It has been months and we have not yet been told officially how he died-- what of—let alone at whose hands. There is no word of the killers because the state hasn’t yet concluded that he was killed. The scenario of suicide would be difficult to re-enact: he tied his neck and his hands and then injected himself with cyanide? If it wasn’t suicide, the details in the public domain indicate a degree of professionalism and sadism: this wasn’t a shot to the head. Who with that deadly skills-set might have been in town? 

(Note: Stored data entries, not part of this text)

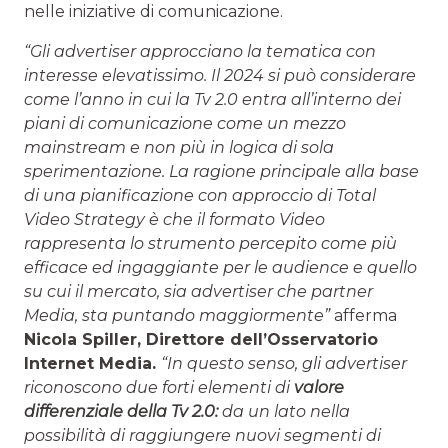
nelle iniziative di comunicazione.
“Gli advertiser approcciano la tematica con
interesse elevatissimo. Il 2024 si può considerare
come l’anno in cui la Tv 2.0 entra all’interno dei
piani di comunicazione come un mezzo
mainstream e non più in logica di sola
sperimentazione.
La ragione principale alla base
di una pianificazione con approccio di Total
Video Strategy è che il formato Video
rappresenta lo strumento percepito come più
efficace ed ingaggiante per le audience e quello
su cui il mercato, sia advertiser che partner
Media, sta puntando maggiormente”
afferma
Nicola Spiller, Direttore dell’Osservatorio
Internet Media.
“In questo senso, gli advertiser
riconoscono due forti elementi di
valore
differenziale della Tv 2.0:
da un lato nella
possibilità di raggiungere nuovi segmenti di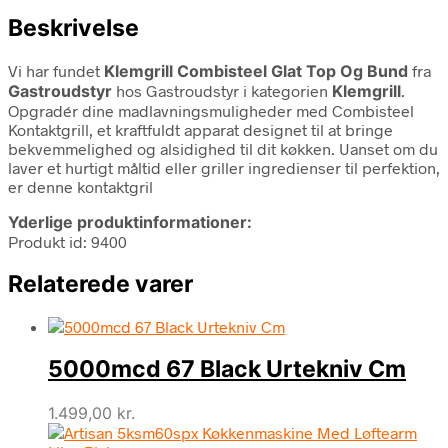
Beskrivelse
Vi har fundet
Klemgrill Combisteel Glat Top Og Bund
fra
Gastroudstyr
hos Gastroudstyr i kategorien
Klemgrill
.
Opgradér dine madlavningsmuligheder med Combisteel
Kontaktgrill, et kraftfuldt apparat designet til at bringe
bekvemmelighed og alsidighed til dit køkken. Uanset om du
laver et hurtigt måltid eller griller ingredienser til perfektion,
er denne kontaktgril
Yderlige produktinformationer:
Produkt id: 9400
Relaterede varer
5000mcd 67 Black Urtekniv Cm
1.499,00
kr.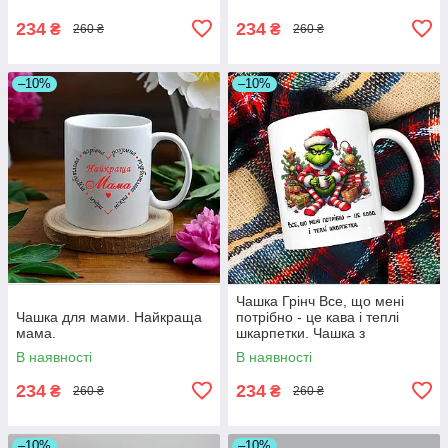
234
234
₴
₴
260 ₴
260 ₴
–10%
–10%
Чашка Грінч Все, що мені
Чашка для мами. Найкраща
потрібно - це кава і теплі
мама.
шкарпетки. Чашка з
новорічним принтом.
В наявності
В наявності
234
234
₴
₴
260 ₴
260 ₴
–10%
–10%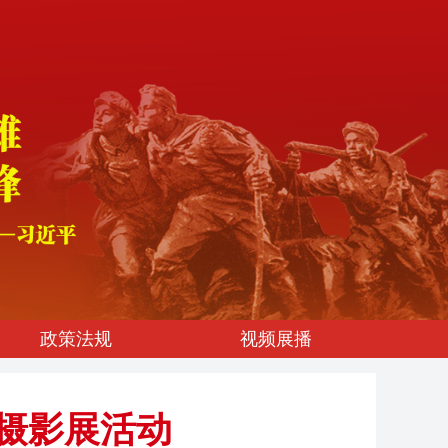
政策法规
视频展播
摄影展活动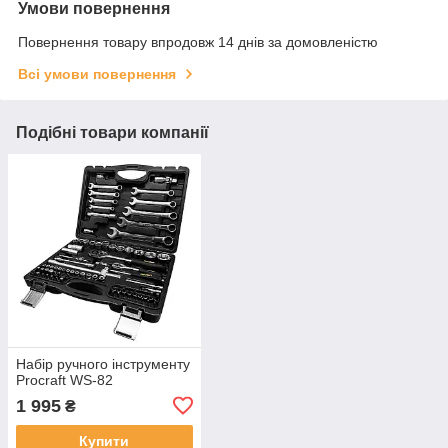
Умови повернення
Повернення товару впродовж 14 днів за домовленістю
Всі умови повернення
Подібні товари компанії
Набір ручного інструменту
Procraft WS-82
1 995
₴
Купити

In Colombo at any other time but this, and in any other capital city in any other country at any time, a violent death of someone with Dinesh Schaffter’s social background would be a high-profile case and a top priority. There would be pressure from above to produce results. So far, none of that seems to have happened here. The case is no longer high profile. It has disappeared from the newspapers. What or who, located at which level and with what connections, could act as a deterrent, disincentive or retarding factor, countervailing the factors that would have ensured a determined drive to crack the case as horrific and socially shocking as this? 

 

Cardinal shines spotlight 

On the fourth anniversary of the Easter Sunday massacre, Cardinal Malcolm Ranjith, the leader of Sri Lanka’s Catholic community placed powerful remarks on the public record: 

“Archbishop of Colombo, Malcolm Cardinal Ranjith, yesterday asked whether there had been any investigation into the possible dealings between intelligence agencies and Zahran Hashim’s National Thowheed Jamath.

Addressing an event to mark the fourth anniversary of the Easter Sunday attacks, the Cardinal said that the Presidential Commission of Inquiry, on the Easter Sunday attacks, had revealed that the intelligence agencies had been aware of the seventh bomber involved in the attack, Abdul Lathief Jameel Mohamed.

“He went into the Taj Samudra Hotel, and came out without detonating the bomb for some reason. The intelligence agencies even went to his house and spoke to his wife. That means the intelligence agencies knew him well. Why wasn’t he arrested; why was he allowed to take his life. He was walking about in Dehiwala for hours. Did he blow himself up or was the bomb detonated by remote control?” he said.

“If he had been arrested and questioned, a lot of information could have been ascertained. Why wasn’t he arrested?”

This stunning question is an indictment by the most highly situated Sri Lankan personality in the global institutional order, of the moral-ethical rottenness of this country’s establishment and its processes.